人工知能(AI)が幅広い分野で話題を集めている。人手や人材、後継者の不足に悩む東北にとっては、課題解決の有力な技術となる可能性を秘めている。

 AIはデジタル社会における「読み・書き・そろばん」の一つともいわれる。そんな基盤となる技術が普及する時代に向け、研究者育成にとどまらず、学生から社会人まで知識と理解を深める教育など態勢づくりが求められよう。

 AIやロボット、情報通信技術(ICT)を駆使した「スマート農業」。衛星利用測位システム(GPS)を備えた無人トラクターが農地を掘り起こし、出来秋には自動運転コンバインが農作物の成分を測定し収穫する。

 こうした実証事業が東北でも行われるようになった。

 政府が今年6月に閣議決定した「ものづくり白書」は、特に人手不足が深刻な中小の製造業で、AIなどデジタル技術の活用を促す。職人が長年培った技術、勘、経験を数値化してデータベースをつくり、技術の効率的な継承や成長に役立てる狙いだ。

 現状を見ると、中小企業は大手に比べ生産工程のデータ収集も遅れている。職人が引退すれば技術の断絶につながりかねず、AI活用の前提となるデータ収集の取り組みは急務といえよう。

 産業の現場でのAI活用に向け、大きな課題は人材の確保だ。

 同じ6月に政府が決めた「AI戦略2019」は人材育成を柱に据えた。
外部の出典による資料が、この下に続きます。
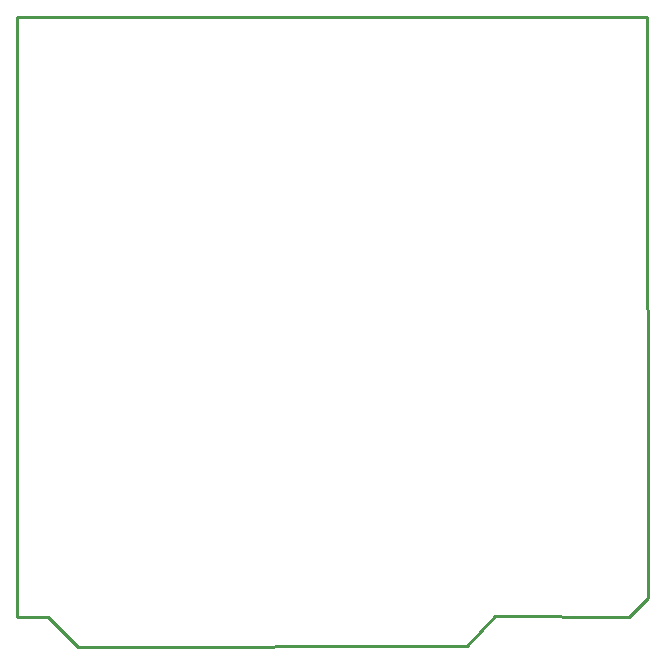
<source format=gko>
G04 Layer: BoardOutline*
G04 EasyEDA v6.3.22, 2020-02-01T09:52:18+01:00*
G04 6a38883e4b2748c8978b3c8c793b862a,5bf1b712bda346c5934589caff60f8c7,10*
G04 Gerber Generator version 0.2*
G04 Scale: 100 percent, Rotated: No, Reflected: No *
G04 Dimensions in millimeters *
G04 leading zeros omitted , absolute positions ,3 integer and 3 decimal *
%FSLAX33Y33*%
%MOMM*%
G90*
G71D02*

%ADD10C,0.254000*%
G54D10*
G01X0Y53300D02*
G01X53300Y53300D01*
G01X53400Y4100D01*
G01X51800Y2500D01*
G01X40400Y2600D01*
G01X38100Y99D01*
G01X5100Y0D01*
G01X2599Y2500D01*
G01X0Y2500D01*
G01X0Y53300D01*

%LPD*%
M00*
M02*

</source>
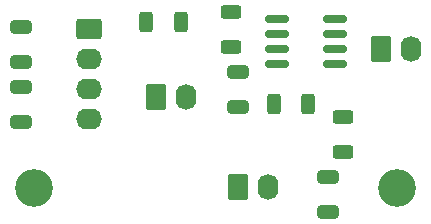
<source format=gbr>
%TF.GenerationSoftware,KiCad,Pcbnew,(6.0.1-0)*%
%TF.CreationDate,2023-07-04T10:19:11-04:00*%
%TF.ProjectId,Second Order Phase Shifter,5365636f-6e64-4204-9f72-646572205068,rev?*%
%TF.SameCoordinates,Original*%
%TF.FileFunction,Soldermask,Top*%
%TF.FilePolarity,Negative*%
%FSLAX46Y46*%
G04 Gerber Fmt 4.6, Leading zero omitted, Abs format (unit mm)*
G04 Created by KiCad (PCBNEW (6.0.1-0)) date 2023-07-04 10:19:11*
%MOMM*%
%LPD*%
G01*
G04 APERTURE LIST*
G04 Aperture macros list*
%AMRoundRect*
0 Rectangle with rounded corners*
0 $1 Rounding radius*
0 $2 $3 $4 $5 $6 $7 $8 $9 X,Y pos of 4 corners*
0 Add a 4 corners polygon primitive as box body*
4,1,4,$2,$3,$4,$5,$6,$7,$8,$9,$2,$3,0*
0 Add four circle primitives for the rounded corners*
1,1,$1+$1,$2,$3*
1,1,$1+$1,$4,$5*
1,1,$1+$1,$6,$7*
1,1,$1+$1,$8,$9*
0 Add four rect primitives between the rounded corners*
20,1,$1+$1,$2,$3,$4,$5,0*
20,1,$1+$1,$4,$5,$6,$7,0*
20,1,$1+$1,$6,$7,$8,$9,0*
20,1,$1+$1,$8,$9,$2,$3,0*%
G04 Aperture macros list end*
%ADD10O,2.190000X1.740000*%
%ADD11RoundRect,0.250000X-0.845000X0.620000X-0.845000X-0.620000X0.845000X-0.620000X0.845000X0.620000X0*%
%ADD12RoundRect,0.250000X-0.620000X-0.845000X0.620000X-0.845000X0.620000X0.845000X-0.620000X0.845000X0*%
%ADD13O,1.740000X2.190000*%
%ADD14RoundRect,0.150000X-0.825000X-0.150000X0.825000X-0.150000X0.825000X0.150000X-0.825000X0.150000X0*%
%ADD15RoundRect,0.250000X0.625000X-0.312500X0.625000X0.312500X-0.625000X0.312500X-0.625000X-0.312500X0*%
%ADD16RoundRect,0.250000X-0.312500X-0.625000X0.312500X-0.625000X0.312500X0.625000X-0.312500X0.625000X0*%
%ADD17C,3.200000*%
%ADD18RoundRect,0.250000X0.650000X-0.325000X0.650000X0.325000X-0.650000X0.325000X-0.650000X-0.325000X0*%
%ADD19RoundRect,0.250000X-0.650000X0.325000X-0.650000X-0.325000X0.650000X-0.325000X0.650000X0.325000X0*%
G04 APERTURE END LIST*
D10*
%TO.C,J1*%
X128925000Y-113030000D03*
X128925000Y-110490000D03*
X128925000Y-107950000D03*
D11*
X128925000Y-105410000D03*
%TD*%
D12*
%TO.C,R3*%
X134620000Y-111145000D03*
D13*
X137160000Y-111145000D03*
%TD*%
D14*
%TO.C,U1*%
X144845000Y-104521000D03*
X144845000Y-105791000D03*
X144845000Y-107061000D03*
X144845000Y-108331000D03*
X149795000Y-108331000D03*
X149795000Y-107061000D03*
X149795000Y-105791000D03*
X149795000Y-104521000D03*
%TD*%
D13*
%TO.C,R6*%
X144145000Y-118765000D03*
D12*
X141605000Y-118765000D03*
%TD*%
D15*
%TO.C,R5*%
X150495000Y-112837500D03*
X150495000Y-115762500D03*
%TD*%
D16*
%TO.C,R4*%
X147512500Y-111760000D03*
X144587500Y-111760000D03*
%TD*%
D15*
%TO.C,R2*%
X140970000Y-106872500D03*
X140970000Y-103947500D03*
%TD*%
D16*
%TO.C,R1*%
X136717500Y-104775000D03*
X133792500Y-104775000D03*
%TD*%
D13*
%TO.C,J2*%
X156210000Y-107081000D03*
D12*
X153670000Y-107081000D03*
%TD*%
D17*
%TO.C,H2*%
X124333000Y-118872000D03*
%TD*%
%TO.C,H1*%
X155067000Y-118872000D03*
%TD*%
D18*
%TO.C,C4*%
X149225000Y-117905000D03*
X149225000Y-120855000D03*
%TD*%
%TO.C,C3*%
X141605000Y-109015000D03*
X141605000Y-111965000D03*
%TD*%
D19*
%TO.C,C2*%
X123190000Y-113235000D03*
X123190000Y-110285000D03*
%TD*%
%TO.C,C1*%
X123190000Y-105205000D03*
X123190000Y-108155000D03*
%TD*%
M02*

</source>
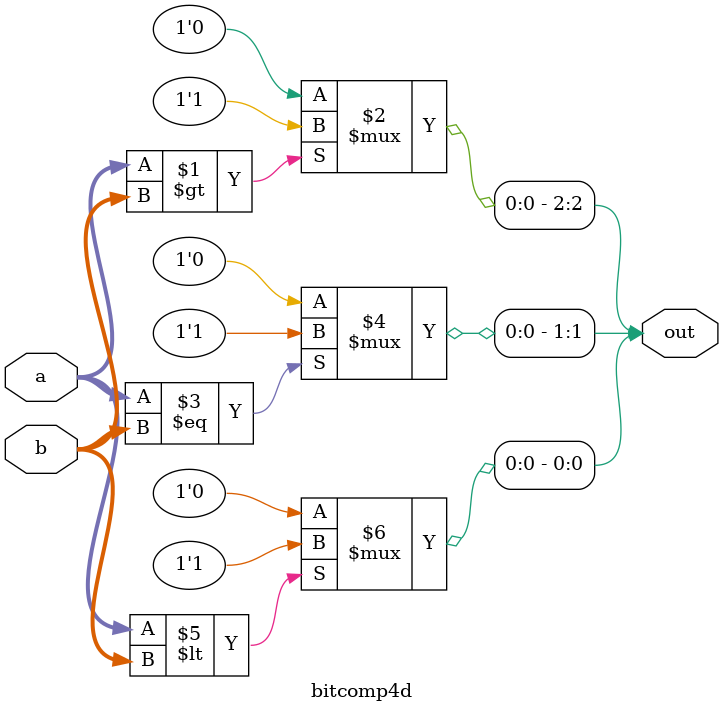
<source format=v>
module bitcomp4d(
output [2:0] out,
    input [3:0] a,b
);
assign out[2]= (a>b) ? 1'b1 : 1'b0;
assign out[1]= (a==b) ? 1'b1 : 1'b0;
assign out[0]= (a<b) ? 1'b1 : 1'b0;

endmodule
</source>
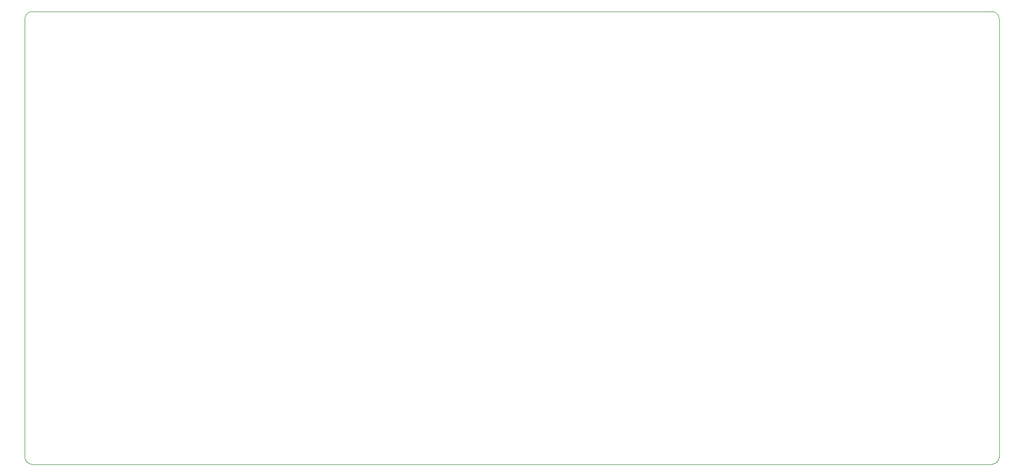
<source format=gbr>
%TF.GenerationSoftware,KiCad,Pcbnew,7.0.5*%
%TF.CreationDate,2024-08-04T00:39:55+08:00*%
%TF.ProjectId,TPS,5450532e-6b69-4636-9164-5f7063625858,rev?*%
%TF.SameCoordinates,Original*%
%TF.FileFunction,Profile,NP*%
%FSLAX46Y46*%
G04 Gerber Fmt 4.6, Leading zero omitted, Abs format (unit mm)*
G04 Created by KiCad (PCBNEW 7.0.5) date 2024-08-04 00:39:55*
%MOMM*%
%LPD*%
G01*
G04 APERTURE LIST*
%TA.AperFunction,Profile*%
%ADD10C,0.120000*%
%TD*%
G04 APERTURE END LIST*
D10*
X201155000Y-29000000D02*
X39731000Y-29000000D01*
X38461000Y-103930000D02*
G75*
G03*
X39731000Y-105200000I1270000J0D01*
G01*
X39731000Y-29000000D02*
G75*
G03*
X38461000Y-30270000I0J-1270000D01*
G01*
X202425000Y-103930000D02*
X202425000Y-30270000D01*
X201155000Y-105200000D02*
X39731000Y-105200000D01*
X38461000Y-30270000D02*
X38461000Y-103930000D01*
X201155000Y-105200000D02*
G75*
G03*
X202425000Y-103930000I0J1270000D01*
G01*
X202425000Y-30270000D02*
G75*
G03*
X201155000Y-29000000I-1270000J0D01*
G01*
M02*

</source>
専門知識を持ち、技術を活用できるAI人材を毎年25万人育成する目標を掲げる。

 政府の危機意識の反映でもあろう。少子高齢社会への対応で新技術は有効な選択肢となり得るのに、AI研究者は米国や中国に比べ層が薄いからだ。日本貿易振興機構によると、主要国のAI研究者数は米国が全体の半分近くを占め、1割強の中国が続き、日本は5%に満たない。研究と応用で世界の最前線から遅れている。

 国内の地方はさらにお寒い状況がある。AIのオンライン資格検定の受験者1万人弱を見ると、東京、神奈川、千葉、埼玉4県が7割超に上る一方、東北各県はわずか1桁、多くて2桁にとどまる。

 AIの応用を考えた場合、現場のどの業務に、どんな程度で導入するか判断するには経営レベルでも知識が欠かせない。幅広い層でAI教育を進める必要がある。

 AIの応用分野はロボットや自動運転にとどまらず、医療・介護、金融と広がりを見せる。知的業務の多くが代替可能という見方もある。雇用を奪うだけではないかという意見もある。

 社会全体で理解を深め、人の制御の下で、人の幸せに役立てる活用法の合意点を見いだしたい。社会を変えるような技術が出てきた機会を、地方はチャンスと捉えたい。